In this suit, plaintiffs seek a declaratory judgment as well as injunctive relief. Our conclusion that abstention is proper in this suit is bolstered by a recent Supreme Court decision addressing district courts' discretion in declaratory judgment actions. In Wilton v. Seven Falls Co., 132 L. Ed. 2d 214, 115 S. Ct. 2137, 2143 (1995), the Supreme Court held that a district court may stay or dismiss a declaratory judgment suit before trial as this remedy is nonobligatory. Moreover, the Supreme Court noted that "where the basis for declining to proceed is the pendency of a state proceeding, a stay will often be the preferable course." Id. at 2143 n.2.
Although abstention has been limited to cases involving equity jurisdiction, the Court of Appeals for the Third Circuit has found Burford abstention to be proper in cases seeking declaratory relief even if such relief is not within the traditional boundaries of equity jurisdiction. Lac D'Amiante du Quebec, 864 F.2d at 1044-45. A subsequent Court of Appeals decision casts doubt on the availability of Burford abstention in cases seeking legal relief but appears to uphold the propriety of such abstention in cases seeking declaratory relief because such relief is quite similar to injunctive relief. University of Md., 923 F.2d at 272. Thus, abstention is permissible in this suit because equity jurisdiction rather than legal relief is sought. Moreover, to the extent that a declaratory judgment is not within equity jurisdiction, the Wilton case supports this court's decision to abstain.

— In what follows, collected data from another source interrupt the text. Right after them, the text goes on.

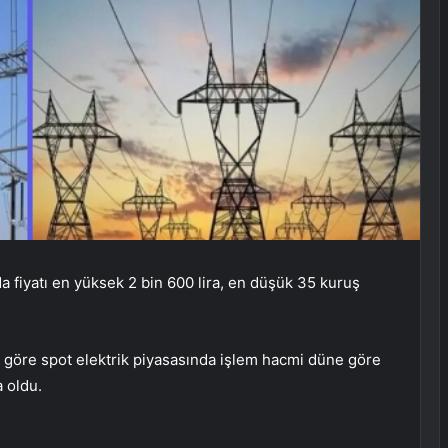
da fiyatı en yüksek 2 bin 600 lira, en düşük 35 kuruş
ine göre spot elektrik piyasasında işlem hacmi düne göre
 oldu.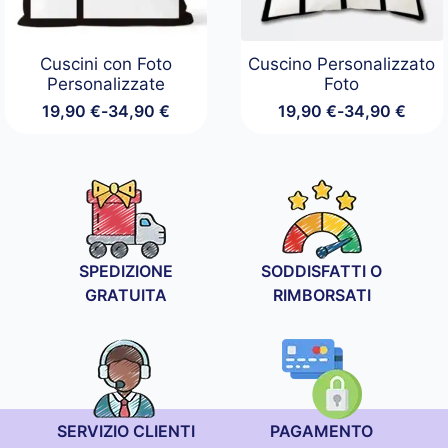
Cuscini con Foto
Cuscino Personalizzato
Personalizzate
Foto
19,90
€
-
34,90
€
19,90
€
-
34,90
€
Fascia
Fascia
di
di
prezzo:
prezzo:
da
da
19,90 €
19,90 €
a
a
34,90 €
34,90 €
SPEDIZIONE
SODDISFATTI O
GRATUITA
RIMBORSATI
SERVIZIO CLIENTI
PAGAMENTO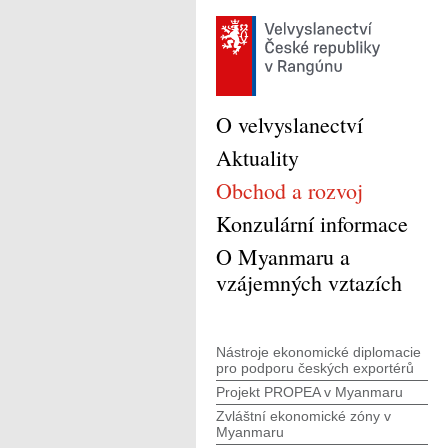
O velvyslanectví
Aktuality
Obchod a rozvoj
Konzulární informace
O Myanmaru a
vzájemných vztazích
Nástroje ekonomické diplomacie
pro podporu českých exportérů
Projekt PROPEA v Myanmaru
Zvláštní ekonomické zóny v
Myanmaru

Accordingly, this court will grant the motion to abstain. Since the motion will be granted, there is no need to reach questions involving interpretation of the policy or other issues raised by plaintiffs. This action will be dismissed as "dismissal of the action, rather than retention of jurisdiction pending a state determination is normally appropriate." Baltimore Bank for Cooperatives v. Farmers Cheese Cooperative, 583 F.2d 104, 108 (3d Cir. 1978) (quotation omitted).
AND NOW, this 9th day of August, 1995, for the reasons set forth in the accompanying Memorandum, it is hereby ORDERED that the motion of the Pennsylvania Insurance Commissioner in her capacity as Statutory Liquidator of Corporate Life Insurance Company for abstention is GRANTED.
It is further ORDERED that this action is DISMISSED.